Task details: Give the number of lines in these entries that contain the string "APPROVAL", with no further comment.

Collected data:

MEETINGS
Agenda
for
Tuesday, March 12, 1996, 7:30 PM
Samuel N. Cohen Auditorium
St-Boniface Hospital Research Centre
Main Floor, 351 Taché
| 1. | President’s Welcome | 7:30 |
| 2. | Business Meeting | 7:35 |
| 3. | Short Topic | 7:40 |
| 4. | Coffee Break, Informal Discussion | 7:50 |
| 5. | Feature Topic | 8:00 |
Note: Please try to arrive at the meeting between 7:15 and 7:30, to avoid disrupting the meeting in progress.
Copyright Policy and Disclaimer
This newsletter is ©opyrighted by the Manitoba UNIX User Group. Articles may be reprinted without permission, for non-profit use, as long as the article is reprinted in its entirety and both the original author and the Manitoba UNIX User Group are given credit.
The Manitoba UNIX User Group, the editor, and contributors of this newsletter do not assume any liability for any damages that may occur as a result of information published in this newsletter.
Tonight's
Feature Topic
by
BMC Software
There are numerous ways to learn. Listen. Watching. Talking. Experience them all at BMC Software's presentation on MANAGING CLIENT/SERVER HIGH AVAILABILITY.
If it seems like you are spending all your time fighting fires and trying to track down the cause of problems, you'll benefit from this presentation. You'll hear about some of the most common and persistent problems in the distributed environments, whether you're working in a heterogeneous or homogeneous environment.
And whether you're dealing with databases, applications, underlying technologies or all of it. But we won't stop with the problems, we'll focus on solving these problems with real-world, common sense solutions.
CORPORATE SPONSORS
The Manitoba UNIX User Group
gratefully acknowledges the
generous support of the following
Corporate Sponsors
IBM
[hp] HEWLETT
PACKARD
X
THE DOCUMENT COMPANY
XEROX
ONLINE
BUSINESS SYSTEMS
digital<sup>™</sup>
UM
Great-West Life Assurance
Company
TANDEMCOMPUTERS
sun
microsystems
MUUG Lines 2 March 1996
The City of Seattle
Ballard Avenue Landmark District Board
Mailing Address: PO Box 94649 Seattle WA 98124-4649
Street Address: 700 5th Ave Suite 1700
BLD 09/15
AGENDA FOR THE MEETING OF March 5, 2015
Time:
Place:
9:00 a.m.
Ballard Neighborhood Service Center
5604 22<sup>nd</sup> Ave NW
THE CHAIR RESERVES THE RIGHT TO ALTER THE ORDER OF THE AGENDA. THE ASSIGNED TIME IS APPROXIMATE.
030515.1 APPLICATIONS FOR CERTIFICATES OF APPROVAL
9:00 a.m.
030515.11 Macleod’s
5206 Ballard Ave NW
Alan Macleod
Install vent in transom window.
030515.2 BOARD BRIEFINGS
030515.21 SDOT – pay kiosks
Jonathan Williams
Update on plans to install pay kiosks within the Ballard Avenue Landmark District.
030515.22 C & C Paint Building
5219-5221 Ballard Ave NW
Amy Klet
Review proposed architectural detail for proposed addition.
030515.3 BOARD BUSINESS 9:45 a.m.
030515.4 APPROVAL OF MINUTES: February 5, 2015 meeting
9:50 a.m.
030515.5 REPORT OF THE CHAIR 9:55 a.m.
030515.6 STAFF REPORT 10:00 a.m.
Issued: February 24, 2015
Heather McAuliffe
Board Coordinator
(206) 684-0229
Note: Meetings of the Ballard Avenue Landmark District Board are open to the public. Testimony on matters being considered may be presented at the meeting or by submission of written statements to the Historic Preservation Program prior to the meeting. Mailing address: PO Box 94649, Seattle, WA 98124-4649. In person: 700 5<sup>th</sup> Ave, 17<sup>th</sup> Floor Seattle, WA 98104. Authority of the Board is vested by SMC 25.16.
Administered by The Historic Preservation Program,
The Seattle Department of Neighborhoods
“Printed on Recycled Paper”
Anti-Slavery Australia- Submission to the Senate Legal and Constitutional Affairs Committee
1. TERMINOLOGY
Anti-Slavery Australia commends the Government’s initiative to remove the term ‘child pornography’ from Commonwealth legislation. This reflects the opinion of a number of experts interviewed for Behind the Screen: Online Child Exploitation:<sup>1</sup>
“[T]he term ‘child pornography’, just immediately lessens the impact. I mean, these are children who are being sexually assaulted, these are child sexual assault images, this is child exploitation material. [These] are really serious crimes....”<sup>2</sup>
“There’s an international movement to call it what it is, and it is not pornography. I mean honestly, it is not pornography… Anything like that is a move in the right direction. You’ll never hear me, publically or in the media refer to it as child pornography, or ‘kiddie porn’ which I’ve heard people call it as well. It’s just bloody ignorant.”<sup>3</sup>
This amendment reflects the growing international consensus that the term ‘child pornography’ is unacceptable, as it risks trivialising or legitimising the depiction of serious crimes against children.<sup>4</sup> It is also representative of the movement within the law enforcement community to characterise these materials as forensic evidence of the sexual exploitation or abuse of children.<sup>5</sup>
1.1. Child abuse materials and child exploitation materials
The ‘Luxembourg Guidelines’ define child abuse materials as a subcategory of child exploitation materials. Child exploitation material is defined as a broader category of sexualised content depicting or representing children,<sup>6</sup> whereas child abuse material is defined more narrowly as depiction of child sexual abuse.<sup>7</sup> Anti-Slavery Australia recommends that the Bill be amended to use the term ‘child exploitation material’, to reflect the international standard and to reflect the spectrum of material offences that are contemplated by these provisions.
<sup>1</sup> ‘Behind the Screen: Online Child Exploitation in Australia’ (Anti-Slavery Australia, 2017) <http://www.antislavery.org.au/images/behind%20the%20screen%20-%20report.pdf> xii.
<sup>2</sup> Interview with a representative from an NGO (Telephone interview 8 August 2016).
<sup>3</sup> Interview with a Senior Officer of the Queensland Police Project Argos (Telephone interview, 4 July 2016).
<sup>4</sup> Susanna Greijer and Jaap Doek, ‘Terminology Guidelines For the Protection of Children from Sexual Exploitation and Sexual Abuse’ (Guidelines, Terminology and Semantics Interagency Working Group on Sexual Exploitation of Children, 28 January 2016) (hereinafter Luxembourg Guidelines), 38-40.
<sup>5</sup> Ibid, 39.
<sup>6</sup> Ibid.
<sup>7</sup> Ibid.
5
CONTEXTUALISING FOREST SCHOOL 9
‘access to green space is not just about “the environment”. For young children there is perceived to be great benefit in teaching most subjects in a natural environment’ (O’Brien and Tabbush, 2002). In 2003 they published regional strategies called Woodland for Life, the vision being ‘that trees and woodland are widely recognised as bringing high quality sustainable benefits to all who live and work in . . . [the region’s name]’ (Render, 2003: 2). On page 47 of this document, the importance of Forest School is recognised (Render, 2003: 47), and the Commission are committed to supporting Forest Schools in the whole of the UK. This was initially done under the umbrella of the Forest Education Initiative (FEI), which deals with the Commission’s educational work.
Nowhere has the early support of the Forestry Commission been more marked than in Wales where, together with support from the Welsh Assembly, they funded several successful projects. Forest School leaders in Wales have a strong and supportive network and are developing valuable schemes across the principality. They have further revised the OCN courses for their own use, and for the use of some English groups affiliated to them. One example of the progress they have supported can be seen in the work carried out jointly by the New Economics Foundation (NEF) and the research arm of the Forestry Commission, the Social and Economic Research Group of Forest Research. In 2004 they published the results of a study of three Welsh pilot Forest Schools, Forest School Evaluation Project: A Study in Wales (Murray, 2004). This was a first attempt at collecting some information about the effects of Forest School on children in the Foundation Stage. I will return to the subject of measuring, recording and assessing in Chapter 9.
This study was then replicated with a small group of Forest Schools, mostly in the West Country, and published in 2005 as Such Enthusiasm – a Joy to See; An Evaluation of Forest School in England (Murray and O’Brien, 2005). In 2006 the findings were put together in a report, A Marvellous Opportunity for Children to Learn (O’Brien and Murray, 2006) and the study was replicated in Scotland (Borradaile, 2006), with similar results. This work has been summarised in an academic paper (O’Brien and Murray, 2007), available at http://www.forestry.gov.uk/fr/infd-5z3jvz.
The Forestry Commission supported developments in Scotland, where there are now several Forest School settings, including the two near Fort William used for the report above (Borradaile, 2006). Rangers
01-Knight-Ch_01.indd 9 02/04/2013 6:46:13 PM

Response area: 2